Creator Johnny Tay originally produced and published Seven Years in Dog-Land in Singapore between 2009 and 2011. The free web comic version shares the first half of the story, and the second half is available only via a digital or print version through various retailers. It has won and been nominated for several awards, and it seriously looks at the basis of the human-animal bond, as well as the details of what makes us human.
As a dog owner and rescue volunteer/advocate, I both loved and hated parts of the message I saw in Seven Years in Dog-Land. Portions of the story almost seemed to preach against pet ownership of any kind, while I believe that the overarching message is that we are the most human when we can respect the grace in beings different than ourselves. The ruling species in the alternating worlds, Earth and Cania, were highly flawed in their treatment of “lesser” creatures, and I feel that Tay mostly is speaking up for animal welfare. It’s easy to see the horror when human beings are treated as livestock, and if the story helps people understand that animals have inner lives and feelings, too, I think it’s done a great service.
Apart from the underlying messages, the story in Seven Years in Dog-Land is a simple one about a lost little girl wanting to find her way; however, Alice’s journey is not just one of finding her way back to Earth; she must emotionally find her way back to connect with her father, who has shut himself off to avoid another loss like that of his wife. The obvious Alice in Wonderland references are not just happenstance, although Tay’s Alice is more level-headed and forthright than her classic counterpart. (I think Tay’s version rocks.)

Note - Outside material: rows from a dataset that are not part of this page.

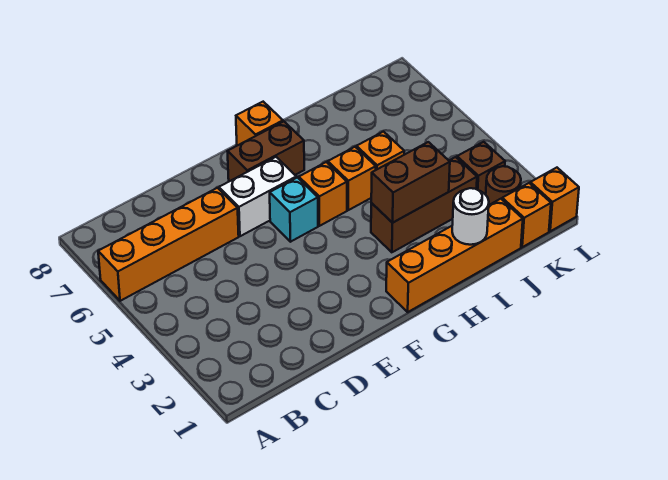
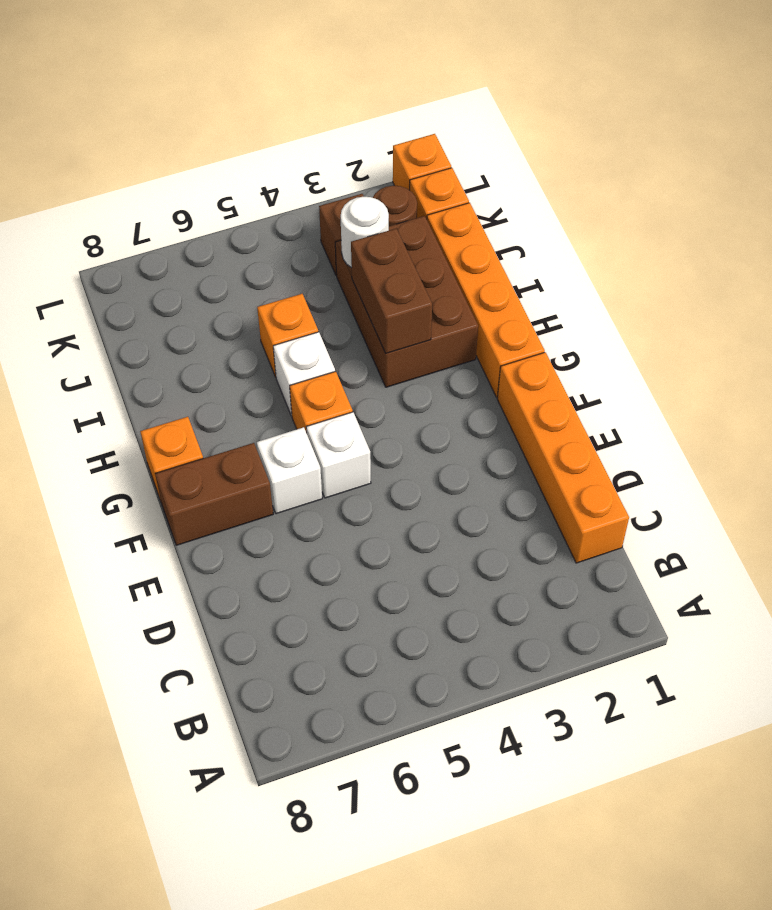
orange 1x4 brick [98,188,239,301] -> orange 1x4 brick moved to [497,352,629,563]
white 1x2 brick [219,157,296,236] -> white 1x1 brick [257,427,322,514]
cyan 1x1 brick [270,178,318,242] -> white 1x1 brick [306,412,371,498]
brown 1x2 brick [227,121,304,181] -> brown 1x2 brick turned to [155,443,273,545]
brown 1x3 brick [371,157,477,252] -> brown 2x3 brick [335,216,478,387]
orange 1x1 brick [328,147,376,210] -> white 1x1 brick [273,332,335,416]
white 1x1 round brick [452,188,489,245] -> white 1x1 round brick moved to [341,197,389,268]

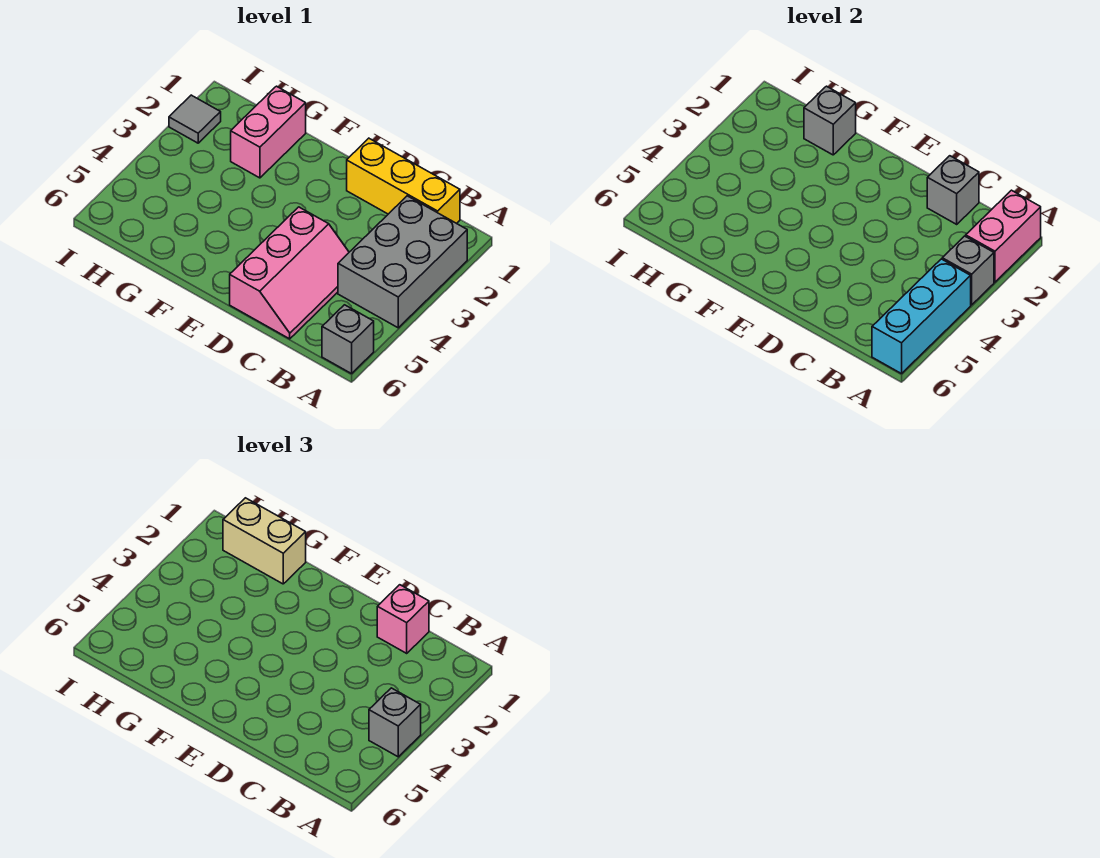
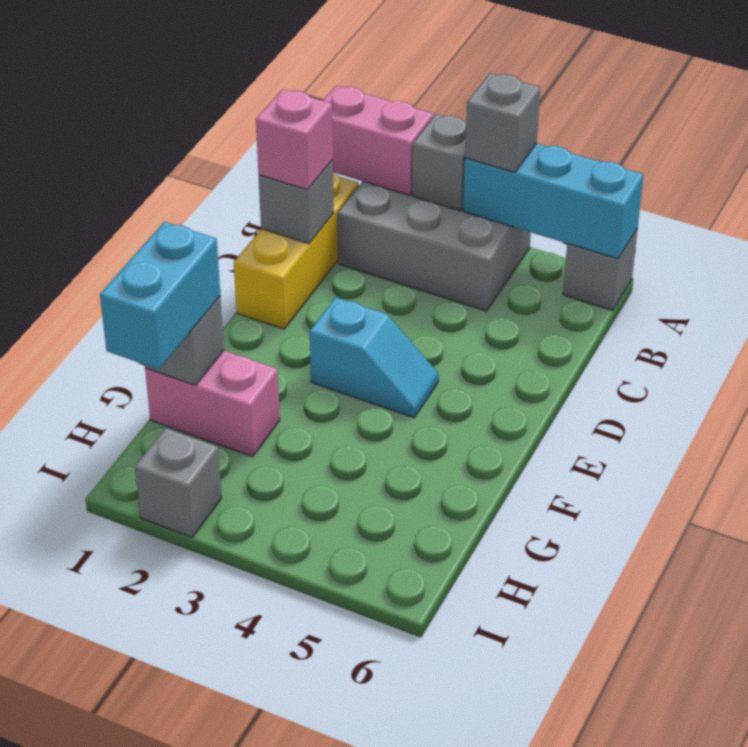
pink 2x3 slope [230,207,349,339] -> none
none -> cyan 1x2 slope [310,297,438,418]
tan 1x2 brick [223,498,306,584] -> cyan 1x2 brick [100,222,220,369]
grey 1x1 tile [169,95,221,143] -> grey 1x1 brick [135,428,222,537]

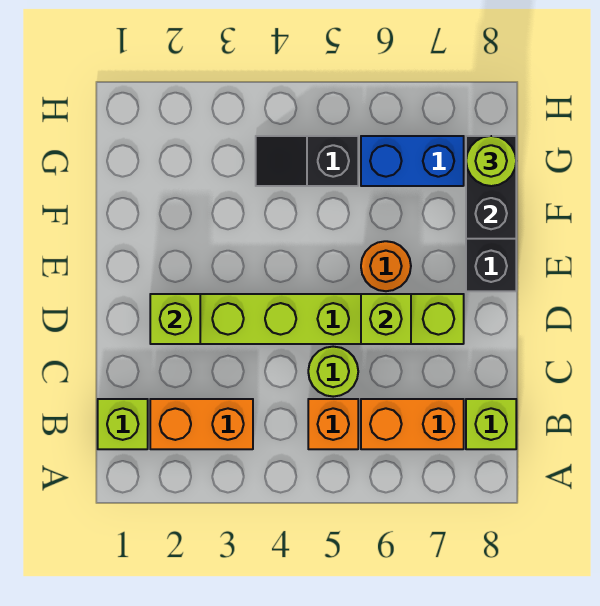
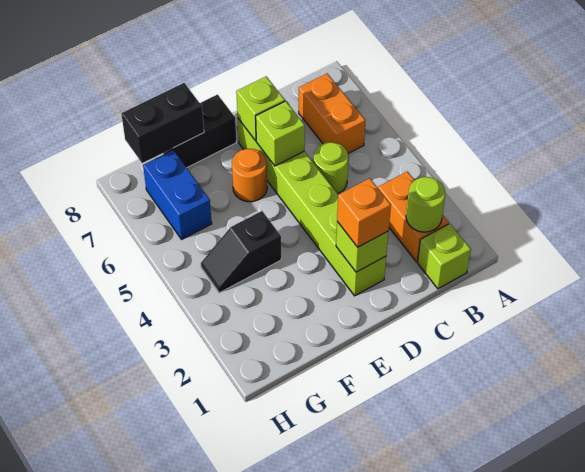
orange 1x1 brick [308,399,358,449] -> orange 1x1 brick moved to [337,178,391,247]
lime 1x1 brick [466,399,516,449] -> lime 1x1 brick moved to [236,77,285,141]
black 1x2 slope [256,136,358,186] -> black 1x2 slope turned to [201,211,281,293]
lime 1x1 round brick [466,136,516,186] -> lime 1x1 round brick moved to [406,177,445,232]

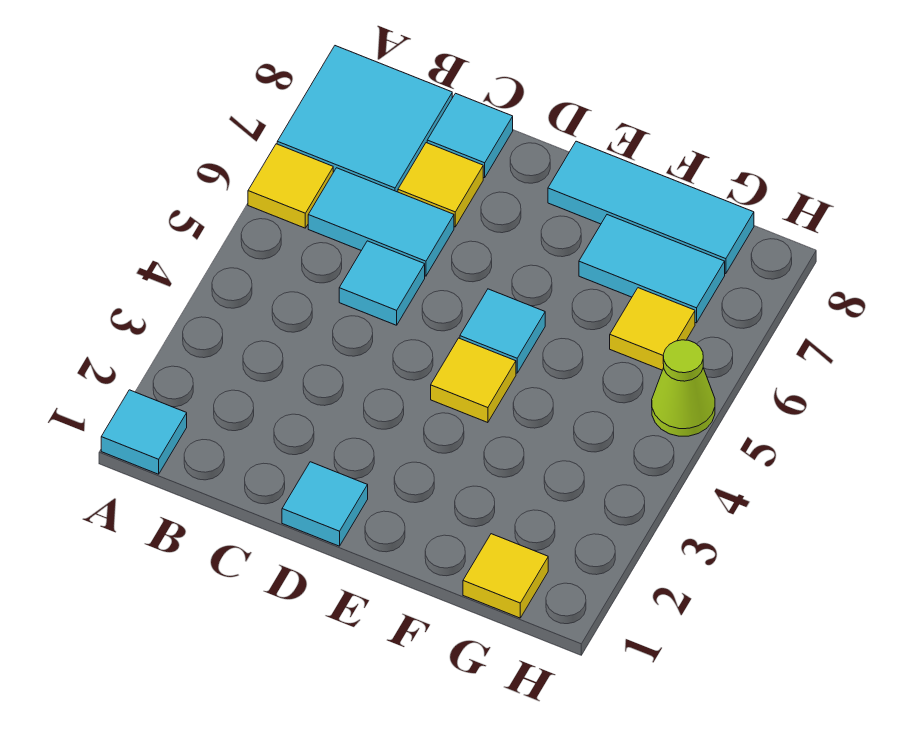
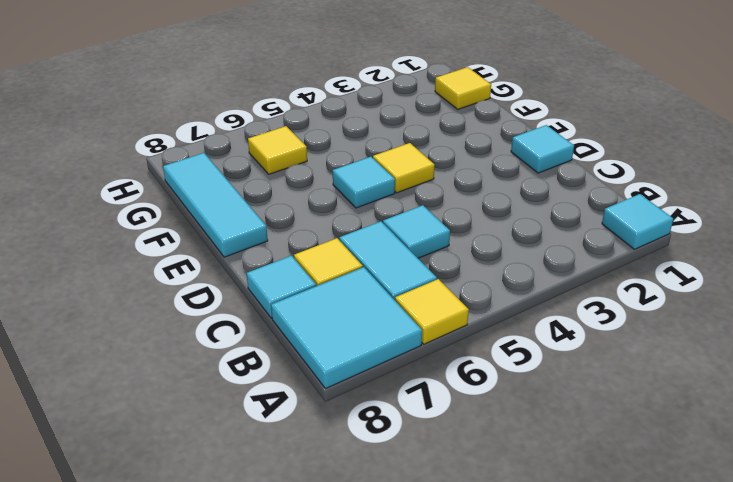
cyan 1x2 tile [579,215,725,323] -> none
lime 1x1 cone [652,340,715,436] -> none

The art in this comic is not as precise or perfect as some web series or comic books, but Tay excels at drawing very distinct dog characters. While it took me a little while to identify all of the various characters in the Cania royal palace, none of them blended together as generic dogs. Also, he successfully made Alice stand apart from the other humans in Cania, simply through her light-colored hair and more upright posture. She is clearly a more advanced human species than the majority, even before the large canids indicate that the humans of their world cannot speak.
The free version of Seven Years in Dog-Land only covers about half-way through Alice’s fourth year trapped in Cania and ends on a bit of a cliffhanger. Obviously, it’s meant to encourage readers to purchase the full version, and when I get the chance, I probably will snag myself a copy. I still have a few questions that I’d like answered, and I want to see if Alice ever finds her way back home.
Overall, Seven Years in Dog-Land isn’t exactly a story for dog lovers or for people who wish their dogs were a little less like non-verbal, hairy toddlers; it’s philosophical, gritty, and a little uncomfortable, but it definitely made me think. I know for certain that if all humans treated their dogs more like Alice, the world would be a better place, and we should never discount the inner world of any creature simply because they do not speak our language.